При очередном мигании синей лампочки Забнин заметил на темном металле снаряда белую надпись. Мелом было выведено: «За Москву!» — и рядом помельче: «За Старую Руссу!» Забнин догадался, что надписи эти сделал котельный машинист Герман Синицын, по боевому [75] расписанию выполнявший обязанности загрузчика артиллерийского элеватора. На службу во флот Синицын призывался из старинного русского города, за который теперь мстил ненавистному врагу.

Подав снаряд, Забнин крикнул в переговорную трубу:

— Синицын! Напиши «За Ленинград!»

— И за Киев, за Минск, — послышались голоса. — За Смоленск!

— Товсь! — крикнул командир орудия Афонин и по привычке поднял руку, хотя в темноте никто не мог увидеть его жеста.

И тотчас крякнул ревун.

Гром залпа больно ударил в уши. Орудие старшины 2-й статьи Николая Афонина четко выдерживало высокий темп стрельбы. Не отставали и расчеты старшин Филя, Коняхина и Турского.

Наводчики четвертой пушки Павлушкин и Нестеровский работали молча. Сейчас у них была одна забота: точно совмещать стрелки приборов. И они вращали и вращали штурвалы, не замечая ничего вокруг. От напряжения ныли мышцы.

Был случай, когда перегорел предохранитель элеватора. Артиллеристам пришлось вручную приводить в движение механизм подачи. Это был адский труд. Но скорострельность орудия не снизилась.

Стрельба с короткими перерывами продолжалась всю ночь. Над сопками уже брезжил рассвет. Корабль малым ходом двинулся к горлу фиорда. Матросы и старшины на юте обступили комиссара Рожкова. Старший политрук сказал им:

— Лейтенант Гаврилов сообщает, что мы своим огнем накрыли фашистские дзоты и землянки, разбили минометную батарею и командный пункт.

И, обращаясь к Забнину, когда-то стремившемуся списаться с корабля на сухопутный фронт, Рожков добавил:

— Мы врага не видим в глаза, но бьем его насмерть, так же как и наши друзья на передовой.

«Гремящий» со стремительными обводами узкого корпуса, лобастой башней дальномерного поста и откинутой чуть назад широкой трубой шел вдоль притихшего берега.

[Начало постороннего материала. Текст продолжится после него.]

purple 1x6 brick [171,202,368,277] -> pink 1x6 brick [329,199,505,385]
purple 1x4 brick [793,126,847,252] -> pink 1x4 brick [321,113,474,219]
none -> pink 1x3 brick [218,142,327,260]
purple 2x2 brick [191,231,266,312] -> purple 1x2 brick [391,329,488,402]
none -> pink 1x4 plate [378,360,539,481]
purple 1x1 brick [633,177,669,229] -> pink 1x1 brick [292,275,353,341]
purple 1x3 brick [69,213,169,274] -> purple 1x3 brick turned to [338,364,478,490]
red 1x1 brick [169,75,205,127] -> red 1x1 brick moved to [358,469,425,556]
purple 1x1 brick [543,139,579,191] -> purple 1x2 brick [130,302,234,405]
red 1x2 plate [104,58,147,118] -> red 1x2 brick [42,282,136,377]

Вдруг яркими вспышками озарилось небо на западе. [76]

Донеслись два глухих взрыва (именно они так взволновали лейтенанта Гаврилова и его спутников).

— Пожалуй, это наша работа! — приподнялся Хоменко. — Не иначе как у фашистов рвется боезапас...

Машинист оказался прав: об этом же сообщили пехотинцы с фронта.

* * *

Вечером, когда отдохнувшие матросы привели в порядок орудия и произвели приборку, на юте появился штурман старший лейтенант Ивашенко. Он достал из кармана записную книжку:

— Моряки! Послушайте-ка, что я написал. Только договор: если плохо, говорите прямо. Идет?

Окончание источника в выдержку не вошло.